North Carolina Supreme Court: Giving Finger to Police Not Disorderly Conduct Justifying Traffic Stop

by Dale Chappell

A unanimous Supreme Court of North Carolina held on May 1, 2020, that waving the middle finger at the police was not disorderly conduct to justify a traffic stop and subsequent charges stemming from that stop.

Trooper Paul Stevens of the North Carolina Highway Patrol was assisting a stalled vehicle in Stanly County in January 2017, when Shawn Ellis went by in a vehicle with his arm out the window. He waved at Trooper Stevens and then gave him the finger. Stevens then pursued Ellis for about a half-mile until the vehicle stopped. When Stevens asked him for identification, Ellis initially refused. He was cited for resisting, delaying, or obstructing an officer.
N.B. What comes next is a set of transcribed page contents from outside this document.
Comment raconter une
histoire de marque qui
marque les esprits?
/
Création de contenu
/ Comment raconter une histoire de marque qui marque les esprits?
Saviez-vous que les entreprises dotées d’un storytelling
In the trial court, Ellis moved to suppress the evidence, arguing there was no reasonable suspicion to justify the stop. In other words, he wasn’t committing a crime to justify the stop. That motion was denied, and he pleaded guilty, reserving his right to appeal the denial of his motion to suppress.
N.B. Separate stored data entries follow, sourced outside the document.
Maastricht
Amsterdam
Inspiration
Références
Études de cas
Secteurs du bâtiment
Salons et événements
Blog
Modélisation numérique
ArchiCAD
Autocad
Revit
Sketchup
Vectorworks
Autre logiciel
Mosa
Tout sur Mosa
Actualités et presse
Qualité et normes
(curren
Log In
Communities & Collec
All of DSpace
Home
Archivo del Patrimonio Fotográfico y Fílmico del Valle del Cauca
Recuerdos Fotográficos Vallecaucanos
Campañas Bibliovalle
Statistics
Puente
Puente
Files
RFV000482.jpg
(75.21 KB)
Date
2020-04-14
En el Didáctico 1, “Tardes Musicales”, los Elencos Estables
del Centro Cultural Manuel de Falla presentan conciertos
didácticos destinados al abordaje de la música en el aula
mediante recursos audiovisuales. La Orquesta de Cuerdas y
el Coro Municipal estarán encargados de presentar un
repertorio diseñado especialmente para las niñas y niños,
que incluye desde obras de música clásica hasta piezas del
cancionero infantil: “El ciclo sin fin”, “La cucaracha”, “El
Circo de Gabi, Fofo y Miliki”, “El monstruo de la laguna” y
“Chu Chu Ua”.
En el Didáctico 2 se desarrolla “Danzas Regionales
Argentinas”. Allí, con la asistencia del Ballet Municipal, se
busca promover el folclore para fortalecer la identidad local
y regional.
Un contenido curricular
On appeal, the State argued the community caretaking exception to the warrant requirement under the Fourth Amendment was the basis for the stop, so Trooper Stevens didn’t need reasonable suspicion to stop Ellis. But the court of appeals rejected that argument and instead found that Ellis giving the police the finger was enough for reasonable suspicion. Ellis took his case to the North Carolina Supreme Court.

The question before the high court was whether the stop was valid. If not, Ellis’ conviction for obstruction could not stand. The only way the stop could have been valid was if “flipping the bird” constituted disorderly conduct, the Court noted. Under N.C.G.S. § 14-288.4(a)(2), “disorderly conduct is a public disturbance intentionally caused by any person who ... makes or uses any utterance, gesture, display or abusive language which is intended and plainly likely to provoke violent retaliation and thereby cause a breach of the peace.”

The Supreme Court found that, under the facts known at the time, Trooper Stevens did not have reasonable suspicion to suspect Ellis was engaged in disorderly conduct. Those facts were: (1) Ellis gestured with his middle finger; (2) Trooper Stevens didn’t know if his gesture was directed at him or someone else; and (3) after pursuing the vehicle for half a mile, Trooper Stevens did not observe any traffic violations or other suspicious behavior.

“We conclude that these facts alone are insufficient to provide reasonable suspicion that defendant was engaged in disorderly conduct,” the Court said. And even if Ellis was giving the finger to another person, that “does not, on its own, provide reasonable suspicion that defendant intended to or was plainly likely to provoke violent retaliation from another driver” to suspect disorderly conduct, the Court explained.

Accordingly, the Supreme Court reversed Ellis’ conviction and remanded the case. See: State v. Ellis, 841 S.E.2d 247 (N.C. 2020).